How do you find the most frequent element in an array?
Count occurrences, then pick the highest.
Build a frequency map: loop the array and tally each value.
Track the item with the highest count as you go, or scan the map afterward.
Return that item.
Efficient: a Map or plain object as the counter gives an O(n) solution.
// Method 1: Object as frequency map
function mostFrequent(arr) {
const freq = {};
let maxCount = 0;
let maxElement = null;
for (const item of arr) {
freq[item] = (freq[item] || 0) + 1;
if (freq[item] > maxCount) {
maxCount = freq[item];
maxElement = item;
}
}
return { element: maxElement, count: maxCount };
}
console.log(mostFrequent([1, 3, 2, 1, 4, 1, 3, 3, 3]));
// { element: 3, count: 4 }
// Method 2: Using reduce
function mostFrequentReduce(arr) {
const freq = arr.reduce((acc, item) => {
acc[item] = (acc[item] || 0) + 1;
return acc;
}, {});
return Object.entries(freq).reduce((max, [key, count]) =>
count > max[1] ? [key, count] : max
, ['', 0]);
}
// Method 3: Using Map (handles any type)

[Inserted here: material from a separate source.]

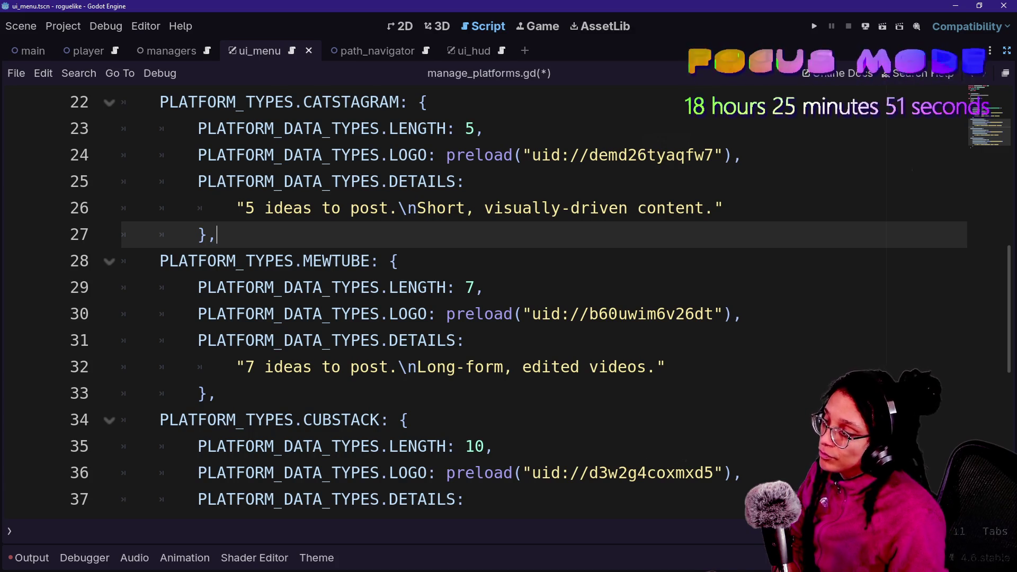
Change the CUBSTACK idea count on line 38 from 7 to 10
{"action": "left_click", "coordinate": [479, 314]}
{"action": "left_click", "coordinate": [377, 340]}
{"action": "left_click", "coordinate": [217, 394]}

function mostFrequentMap(arr) {
const map = new Map();
for (const item of arr) {
map.set(item, (map.get(item) || 0) + 1);
}
return [...map.entries()].sort((a, b) => b[1] - a[1])[0];
}Method 1 builds a frequency object in one pass (O(n)), tracking the max as it goes. Method 2 uses reduce for the frequency map, then Object.entries + reduce to find the max.
Method 3 uses Map (handles non-string keys like objects). All are O(n) time, O(n) space.
The single-pass approach (tracking max while building frequency map) is optimal. O(n) time, O(n) space. The reduce version is more concise.
Use Map instead of Object when keys might not be strings. Show both approaches for completeness.